To begin with the bad:
I can't beat a drum for everyone to read CAPRICE. None of the characters aroused empathy in me. Not a single wrenching emotion is to be found in the pages. Plus, the plot seems thin. And yet . . . .
And yet there are those who consider Ronald Firbank a seminal contributor to the transition of novels from Victorian to modern mode. During the early 1920's he was considered one of the avant garde. All his novels except one he published himself, the price for preferring his own taste over the public's. Traces of his innovative approach can be found in the novels of Anges Wilson, Anthony Powell, Evelyn Waugh, and I. Compton-Burnett.
CAPRICE could be subtitled: The Rise and Fall of Sara Sinquier. In short, the consequences of a young woman pursuing a theatrical career. One of the back cover puffs--those laudatory clips intended to convince a prospective reader the book is worth opening--praises the work as unobscure, 'classical'. The praise alludes to the difficulties his style usually imposed on readers.
This novel displays characteristics of that seminal style: abrupt transitions, frothy dialogue riddled with innuendo, brief paragraphs, well-honed imagery. Firbank's rich vocabulary may require a desk dictionary be handy while reading him.
He himself was a colorful person: fond of flowers, a foppish dresser, shy, and an incessant traveler. Toward fiction he remained a devoted disciple, compiling in violet ink copious notes for each novel.

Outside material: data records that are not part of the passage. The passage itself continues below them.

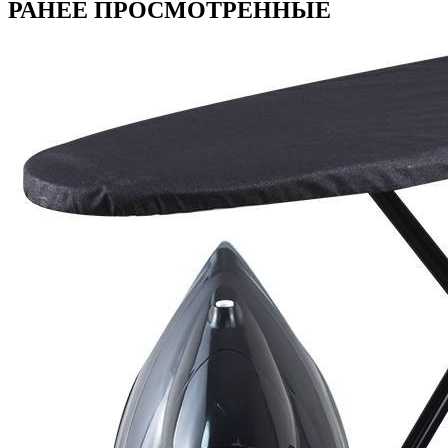
РАНЕЕ ПРОСМОТРЕННЫЕ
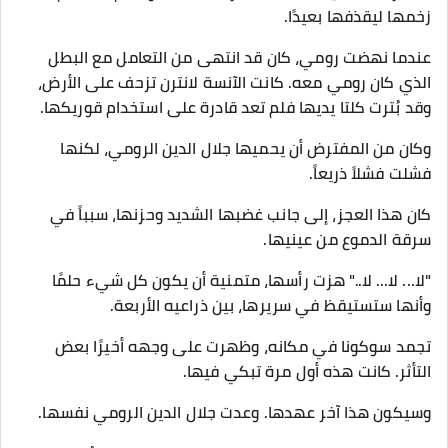
زخمها ليقذفها بعيدًا.
عندما نهضت رومي، كان قد انتهى من التعامل مع البطل
الذي كان رومي معه. كانت الآنسة لانترن تزحف على الأرض،
وقد بُترت كلتا يديها فلم تعد قادرة على استخدام قوريكها.
وكان من المفترض أن يحميها جلال الدين الرومي، لكنها
فشلت فشلاً ذريعاً.
كان هذا العجز، إلى جانب غضبها الشديد وحزنها، سبباً في
سرقة الدموع من عينيها.
"لا... لا... لا.." هزت رأسها، متمنية أن يكون كل شيء حلمًا
وأنها ستستيقظ في سريرها، بين ذراعيه الأربعة.
تجمد سوكونا في مكانه، وظهرت على وجهه أخيرًا بعض
التأثر. كانت هذه أول مرة تبكي فيها.
وسيكون هذا آخر عهدها. وعدت جلال الدين الرومي نفسها.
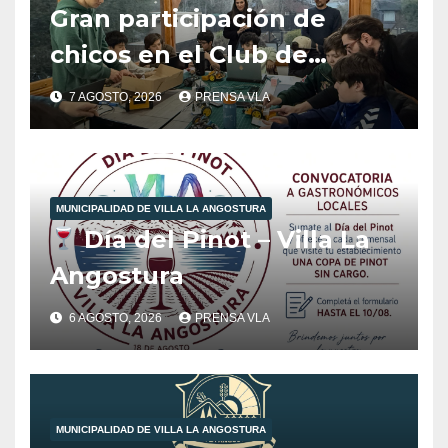
Gran participación de
chicos en el Club de
Robótica de FabLab
7 AGOSTO, 2026
PRENSA VLA
Angostura.
MUNICIPALIDAD DE VILLA LA ANGOSTURA
Día del Pinot – Villa La
Angostura
6 AGOSTO, 2026
PRENSA VLA
MUNICIPALIDAD DE VILLA LA ANGOSTURA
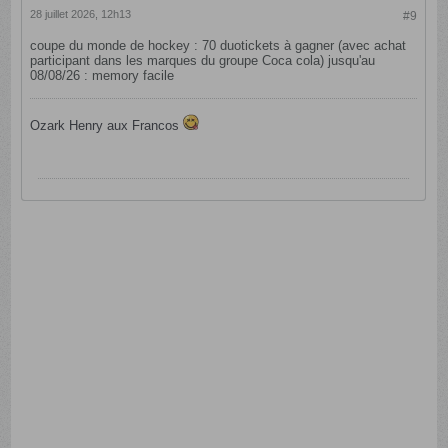
28 juillet 2026, 12h13
#9
coupe du monde de hockey : 70 duotickets à gagner (avec achat
participant dans les marques du groupe Coca cola) jusqu'au
08/08/26 : memory facile
Ozark Henry aux Francos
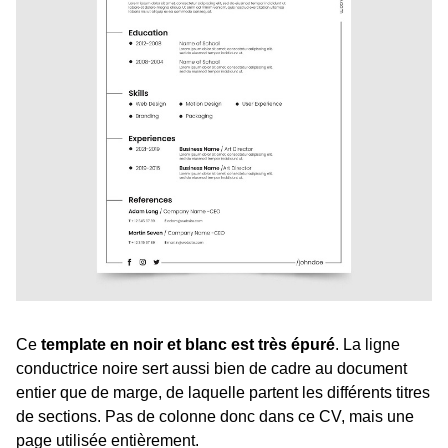
Ce
template en noir et blanc est très épuré
. La ligne
conductrice noire sert aussi bien de cadre au document
entier que de marge, de laquelle partent les différents titres
de sections. Pas de colonne donc dans ce CV, mais une
page utilisée entièrement.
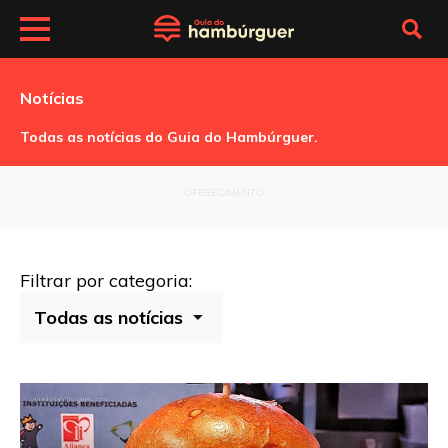
Notícias
Todas as notícias do Guia do Hambúrguer.
OFERECIMENTO
Filtrar por categoria:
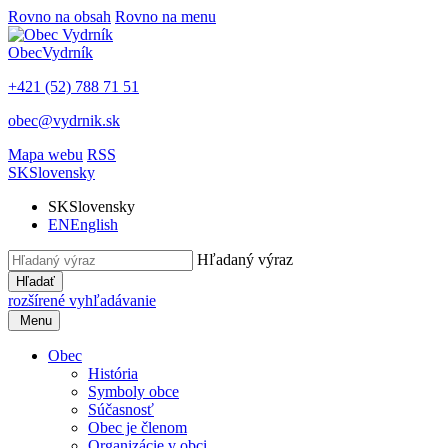
Rovno na obsah
Rovno na menu
Obec
Vydrník
+421 (52) 788 71 51
obec@vydrnik.sk
Mapa webu
RSS
SK
Slovensky
SK
Slovensky
EN
English
Hľadaný výraz
Hľadať
rozšírené vyhľadávanie
Menu
Obec
História
Symboly obce
Súčasnosť
Obec je členom
Organizácie v obci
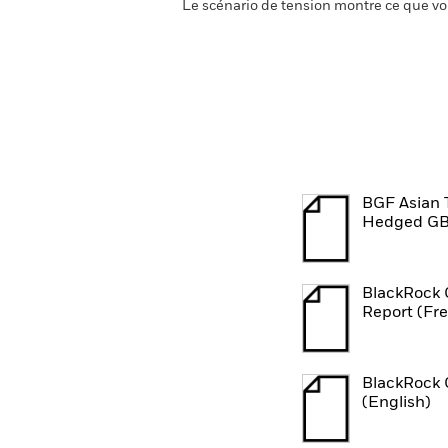
Le scénario de tension montre ce que vo
BGF Asian 
Hedged GB
BlackRock 
Report (Fr
BlackRock 
(English)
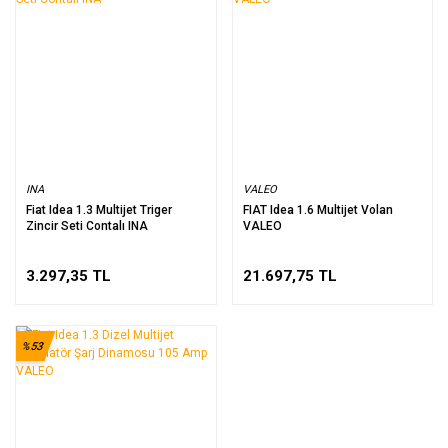
INA
VALEO
Fiat Idea 1.3 Multijet Triger
FIAT Idea 1.6 Multijet Volan
Zincir Seti Contalı INA
VALEO
3.297,35 TL
21.697,75 TL
%53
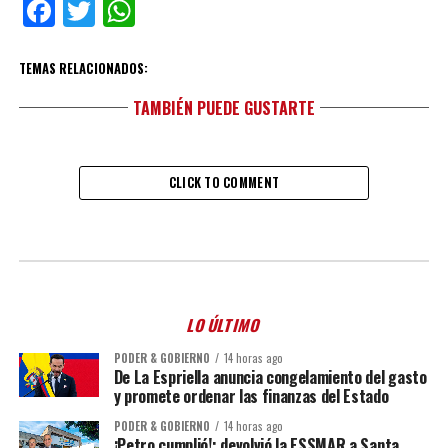
Facebook
Twitter
WhatsApp
TEMAS RELACIONADOS:
TAMBIÉN PUEDE GUSTARTE
CLICK TO COMMENT
LO ÚLTIMO
PODER & GOBIERNO
14 horas ago
De La Espriella anuncia congelamiento del gasto
y promete ordenar las finanzas del Estado
PODER & GOBIERNO
14 horas ago
¡Petro cumplió!: devolvió la ESSMAR a Santa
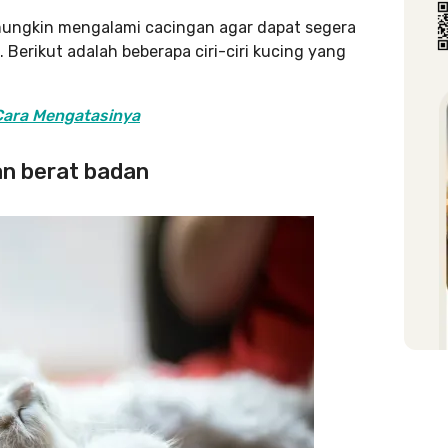
 mungkin mengalami cacingan agar dapat segera
erikut adalah beberapa ciri-ciri kucing yang
Cara Mengatasinya
han berat badan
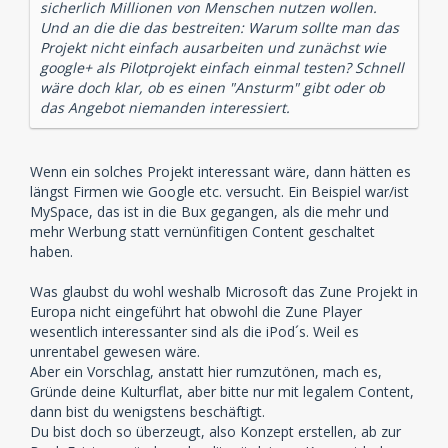
sicherlich Millionen von Menschen nutzen wollen.
Und an die die das bestreiten: Warum sollte man das
Projekt nicht einfach ausarbeiten und zunächst wie
google+ als Pilotprojekt einfach einmal testen? Schnell
wäre doch klar, ob es einen "Ansturm" gibt oder ob
das Angebot niemanden interessiert.
Wenn ein solches Projekt interessant wäre, dann hätten es
längst Firmen wie Google etc. versucht. Ein Beispiel war/ist
MySpace, das ist in die Bux gegangen, als die mehr und
mehr Werbung statt vernünfitigen Content geschaltet
haben.
Was glaubst du wohl weshalb Microsoft das Zune Projekt in
Europa nicht eingeführt hat obwohl die Zune Player
wesentlich interessanter sind als die iPod´s. Weil es
unrentabel gewesen wäre.
Aber ein Vorschlag, anstatt hier rumzutönen, mach es,
Gründe deine Kulturflat, aber bitte nur mit legalem Content,
dann bist du wenigstens beschäftigt.
Du bist doch so überzeugt, also Konzept erstellen, ab zur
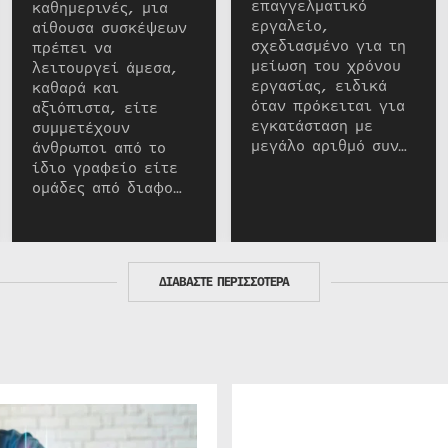
επαγγελματικό
καθημερινές, μια
εργαλείο,
αίθουσα συσκέψεων
σχεδιασμένο για τη
πρέπει να
μείωση του χρόνου
λειτουργεί άμεσα,
εργασίας, ειδικά
καθαρά και
όταν πρόκειται για
αξιόπιστα, είτε
εγκατάσταση με
συμμετέχουν
μεγάλο αριθμό συν…
άνθρωποι από το
ίδιο γραφείο είτε
ομάδες από διαφο…
ΔΙΑΒΑΣΤΕ ΠΕΡΙΣΣΟΤΕΡΑ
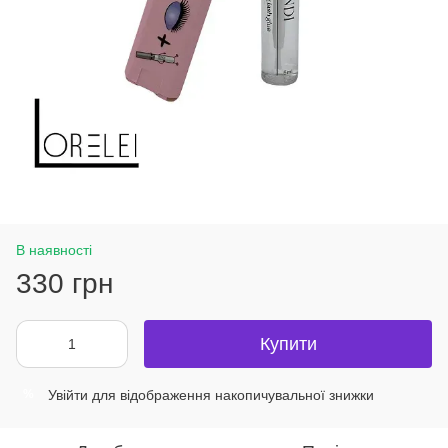
В наявності
330 грн
Купити
Увійти
для відображення накопичувальної знижки
%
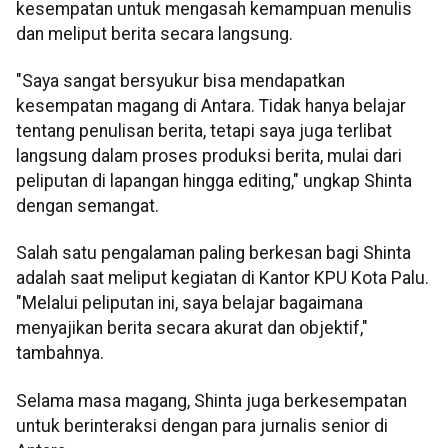
kesempatan untuk mengasah kemampuan menulis
dan meliput berita secara langsung.
"Saya sangat bersyukur bisa mendapatkan
kesempatan magang di Antara. Tidak hanya belajar
tentang penulisan berita, tetapi saya juga terlibat
langsung dalam proses produksi berita, mulai dari
peliputan di lapangan hingga editing," ungkap Shinta
dengan semangat.
Salah satu pengalaman paling berkesan bagi Shinta
adalah saat meliput kegiatan di Kantor KPU Kota Palu.
"Melalui peliputan ini, saya belajar bagaimana
menyajikan berita secara akurat dan objektif,"
tambahnya.
Selama masa magang, Shinta juga berkesempatan
untuk berinteraksi dengan para jurnalis senior di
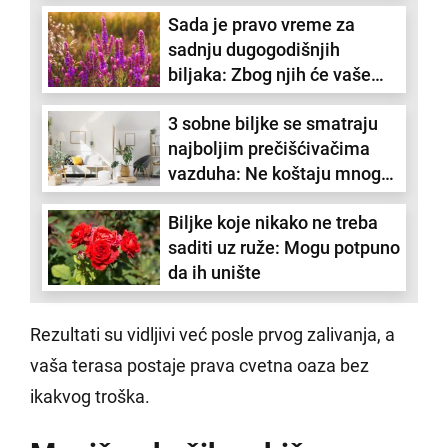
zdrav i bujan rast
Sada je pravo vreme za
sadnju dugogodišnjih
biljaka: Zbog njih će vaše
dvorište izgledati
3 sobne biljke se smatraju
neverovatno
najboljim prečišćivačima
vazduha: Ne koštaju mnogo i
krase prostor
Biljke koje nikako ne treba
saditi uz ruže: Mogu potpuno
da ih unište
Rezultati su vidljivi već posle prvog zalivanja, a
vaša terasa postaje prava cvetna oaza bez
ikakvog troška.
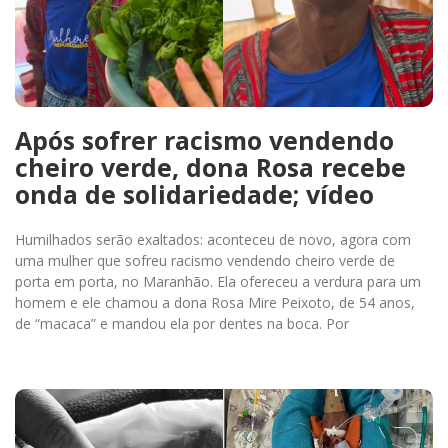
Após sofrer racismo vendendo
cheiro verde, dona Rosa recebe
onda de solidariedade; vídeo
Humilhados serão exaltados: aconteceu de novo, agora com
uma mulher que sofreu racismo vendendo cheiro verde de
porta em porta, no Maranhão. Ela ofereceu a verdura para um
homem e ele chamou a dona Rosa Mire Peixoto, de 54 anos,
de “macaca” e mandou ela por dentes na boca. Por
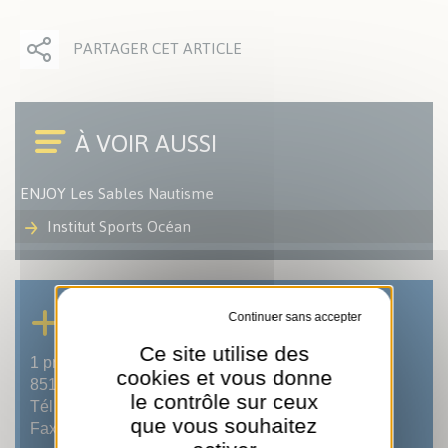
PARTAGER CET ARTICLE
ENJOY Les Sables Nautisme
Institut Sports Océan
INSTITUT SPORTS OCÉAN
Tout refuser
Ce site utilise des
1 promenade Kennedy
cookies et vous donne
85100 LES SABLES D'OLONNE
le contrôle sur ceux
Tél : 02 51 95 15 66
que vous souhaitez
Fax : 02 51 32 35 02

I am somewhat uneasy using the word 'novel' in reference to CAPRICE. A paperback no larger than a 5x8 index card and less than a hundred pages thick begs a generous application of the term. Length may not be the subtlest criteria of a novel but it is the most patent. The further away a work is from the commonly accepted poles of size the more strained the term's use. A fifty thousand-word fiction can hardly be called a short story and a thousand word one a novel. In my opinion CAPRICE barely qualifies as a novelette. For its size it may well be considered a gem but if one is to call it a novel why then a midget is a short giant.